# "The Boat of a Million Years"



## Ukko (Jun 4, 2010)

Classical music and science fiction share an attribute: the people who listen to the one and those who read the other have not allowed their _sense of wonder_ to atrophy. For the whippersnappers among us who listen to the one _and_ read the other, I wish to direct your attention to Poul Anderson's masterwork, *The Boat of a Million Years*.

On the page where a preface sometimes takes up space, Mr. Anderson left only four short lines of hieroglyphics and their translation:

May he go forth in the sunrise boat,
May he come to port in the sunset boat,
May he go among the imperishable stars,
May he journey in the Boat of a Million Years

- *The Book of Going Forth by Daylight* 
(Theban recension, ca. 18th Dynasty)

And then the journey of journeys begins.

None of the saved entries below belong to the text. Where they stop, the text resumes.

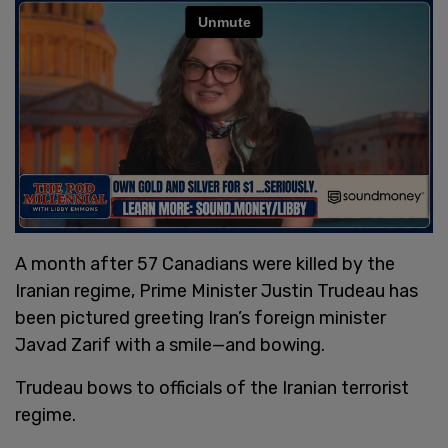
A month after 57 Canadians were killed by the
Iranian regime, Prime Minister Justin Trudeau has
been pictured greeting Iran’s foreign minister
Javad Zarif with a smile—and bowing.
Trudeau bows to officials of the Iranian terrorist
regime.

It's possible you could enjoy going along. Quite possible.

:tiphat:


----------



## Weston (Jul 11, 2008)

I don't think I have read that one, though most everything by Anderson is full of wonders lacking in more modern SF. I hope he does not become as forgotten as, say Simak for instance.

I remember reading a quote from him somewhere. To paraphrase: "The greatest musicians in the world play Bach in my living room. Some people think technology is evil."


----------